To clarify, I wasn’t pretending to improve the performance that DeepMind achieved in the games below the human line. What I’m trying to show is how the questions that turned into my senior thesis came to be, and it was that “human-level” line that sparked those questions in me.

Now, finding what was the impact of changing the state representation was the main objective of the research at first, however, one more question arose during the process that I thought was worth investigating, namely: how did (or if) both, varying the topology of the neural network and having a persisted experience replay file before beginning training affected the learning process and the result of the algorithm.

To expand a little on the second part, experience replay is one of the tricks that has been discovered to be one of the most important optimizations to make that will enable the neural network to learn in a reasonable time (or even converge). This is because this technique breaks the concept of continuity between any two transitions while giving the network a chance to also reinforce its knowledge of previous experiences more efficiently. What I wanted to know was, given that experience replay is helpful, could it be also helpful to have a large pre-populated (persisted) experience replay memory right from the start? Could this help the algorithm to get to convergence faster than having to populate the replay memory each time from zero?

At this point I would be telling you much of what is written in the report [2], so I would encourage you to read the paper if you find the research interesting. In a nutshell though, I discovered that all three aspects affect the learning process considerably. Firstly, I could see that the state representation should be as simple as possible (but complete) since simpler state representations are considerably easier to train on. Secondly, I found that having a pre-calculated, large, persisted replay memory has the potential to improve learning speed notably but one should take some precautions so having one does not bias what the agent learns (e.g. when past experiences greatly outnumber new experiences). Lastly, I could also see that changing the topology of the neural network does have an important impact in the learning result. The hypothesis that I could extract is that larger networks take considerably longer to train and were not able to train on time, so one should choose an appropriate topology (i.e. one that is complex enough to be able to approximate the Q-function for the particular problem, but not more complex than that).

The experience

I had a lot of fun with this project, but what’s more, I learned a lot. Now, from my experience, I think reinforcement learning has the potential to be very powerful, especially in combination with neural networks. However, this combination is what can make the process a little frustrating if you are expecting your model to learn in a matter of a couple of hours and then win every game you play against it. The reality is that neural networks, while very powerful, can require very fine tuning to actually learn something. But more than this, you have to be very careful, for example, with the parameters you choose, the topology, and the activation functions as some of these aspects can represent the difference between a neural network that does a very good job in a reasonable time and a neural network that doesn’t learn anything. In summary, getting a good model can require many optimizations and dedication, however when you achieve one the results can be very surprising (as groups like DeepMind have shown us).
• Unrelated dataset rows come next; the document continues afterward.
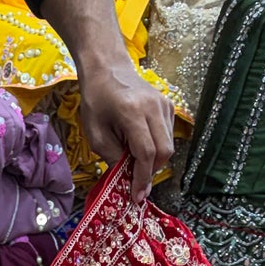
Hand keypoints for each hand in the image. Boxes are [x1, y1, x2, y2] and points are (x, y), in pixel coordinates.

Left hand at [78, 61, 174, 201]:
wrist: (108, 68)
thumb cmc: (96, 100)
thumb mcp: (96, 134)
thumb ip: (112, 157)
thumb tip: (127, 180)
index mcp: (133, 112)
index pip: (146, 152)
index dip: (142, 178)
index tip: (137, 196)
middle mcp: (154, 106)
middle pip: (164, 151)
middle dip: (151, 173)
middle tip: (137, 185)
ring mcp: (164, 104)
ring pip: (169, 145)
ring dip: (154, 162)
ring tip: (136, 166)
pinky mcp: (168, 105)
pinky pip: (168, 135)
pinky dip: (157, 149)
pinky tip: (142, 149)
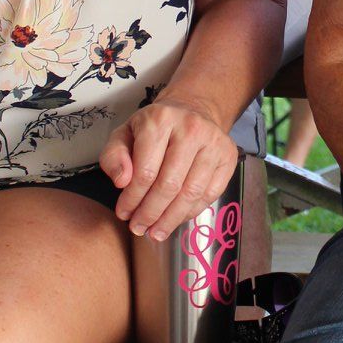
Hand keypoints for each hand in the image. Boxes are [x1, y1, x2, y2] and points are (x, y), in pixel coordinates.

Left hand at [101, 95, 238, 240]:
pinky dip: (191, 212)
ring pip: (191, 193)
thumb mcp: (124, 134)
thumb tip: (122, 182)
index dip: (132, 199)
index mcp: (160, 120)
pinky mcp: (229, 156)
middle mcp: (191, 128)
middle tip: (139, 228)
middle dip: (151, 213)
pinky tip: (175, 219)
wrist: (192, 110)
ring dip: (170, 219)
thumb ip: (114, 156)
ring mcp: (214, 143)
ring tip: (156, 232)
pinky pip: (210, 194)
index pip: (145, 171)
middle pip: (169, 185)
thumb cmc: (154, 128)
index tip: (123, 214)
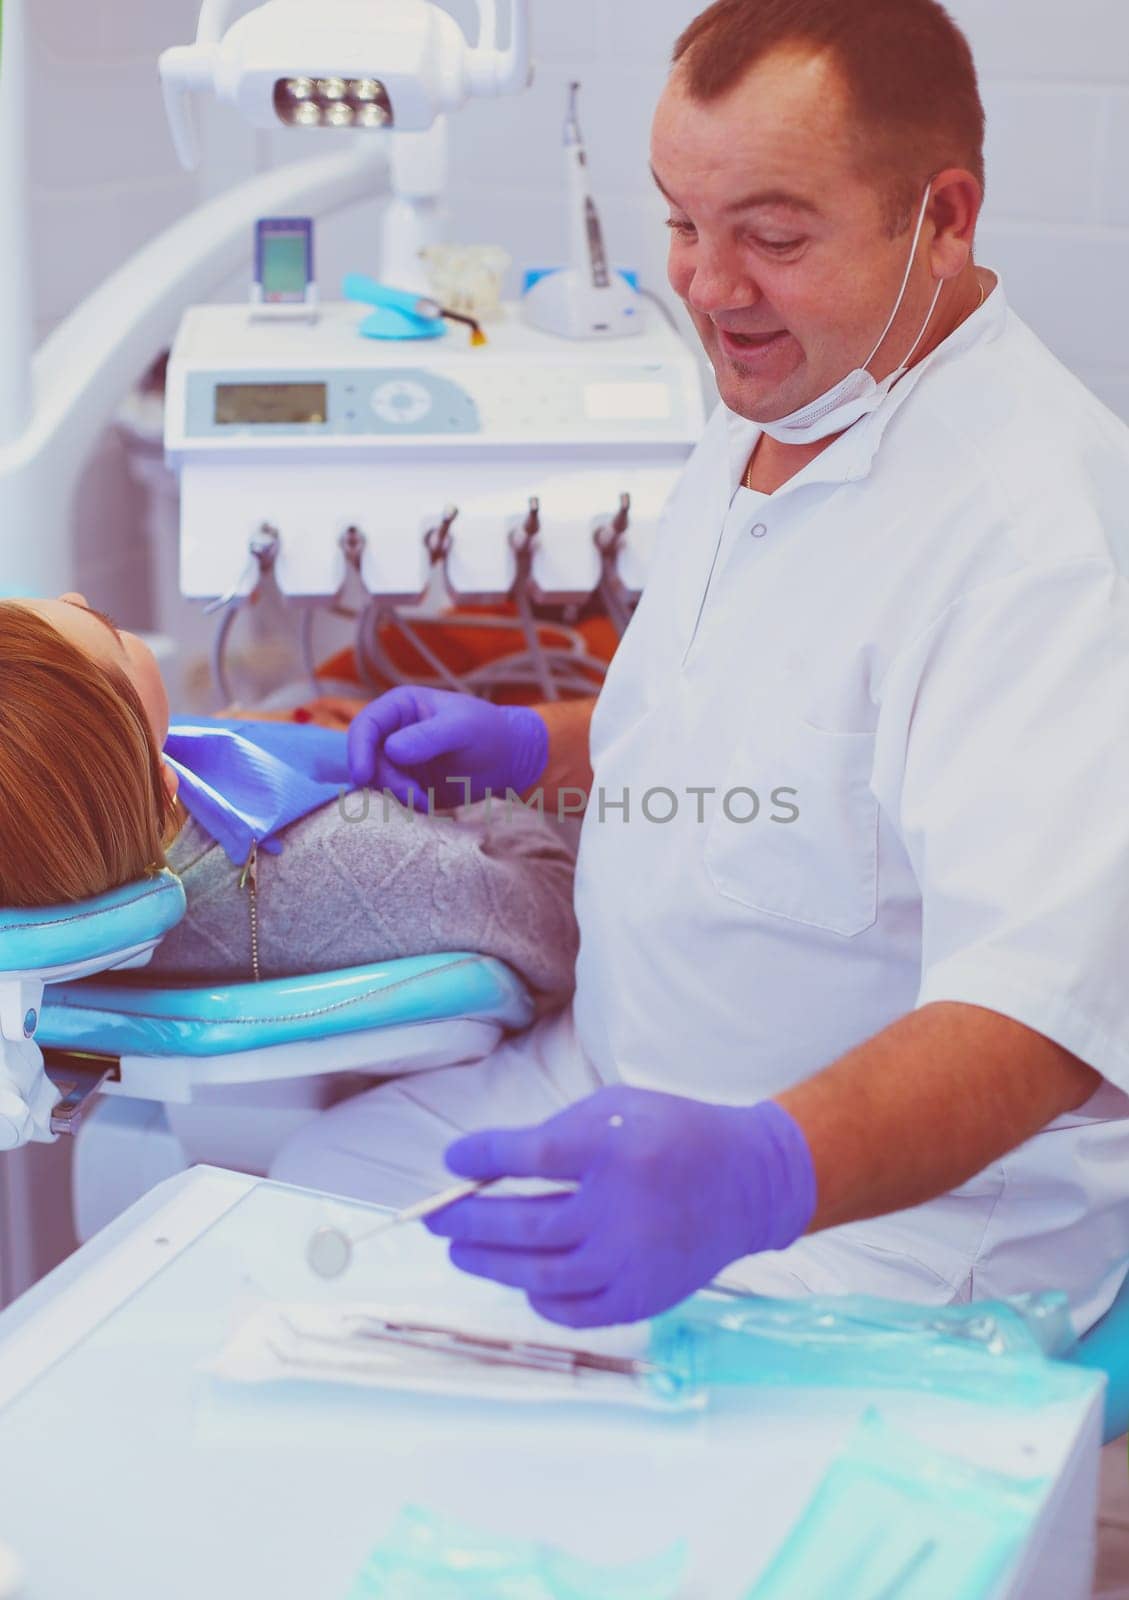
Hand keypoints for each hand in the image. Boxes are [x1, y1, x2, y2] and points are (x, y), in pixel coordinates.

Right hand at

Another aspect that can get difficult to handle is the computational complexity of training a model of this kind. If you have a good GPU sitting on your desk you can improve training time by quite a lot, since neural networks are really benefitted by massive parallelism. However, not many have a GPU to spare, so testing can become a little tedious as each training session can take several hours or even days depending on the problem.

To sum up, you will learn a lot from doing different experiments. Nonetheless, if you plan to get immersed in deep reinforcement learning (puns not initially intended) I would recommend to first have a good understanding of neural networks, some patience, and a good machine / GPU could also be very helpful depending on the problem.

Finally, why PacMan?

Since it’s a game I really like — I mean, who doesn’t?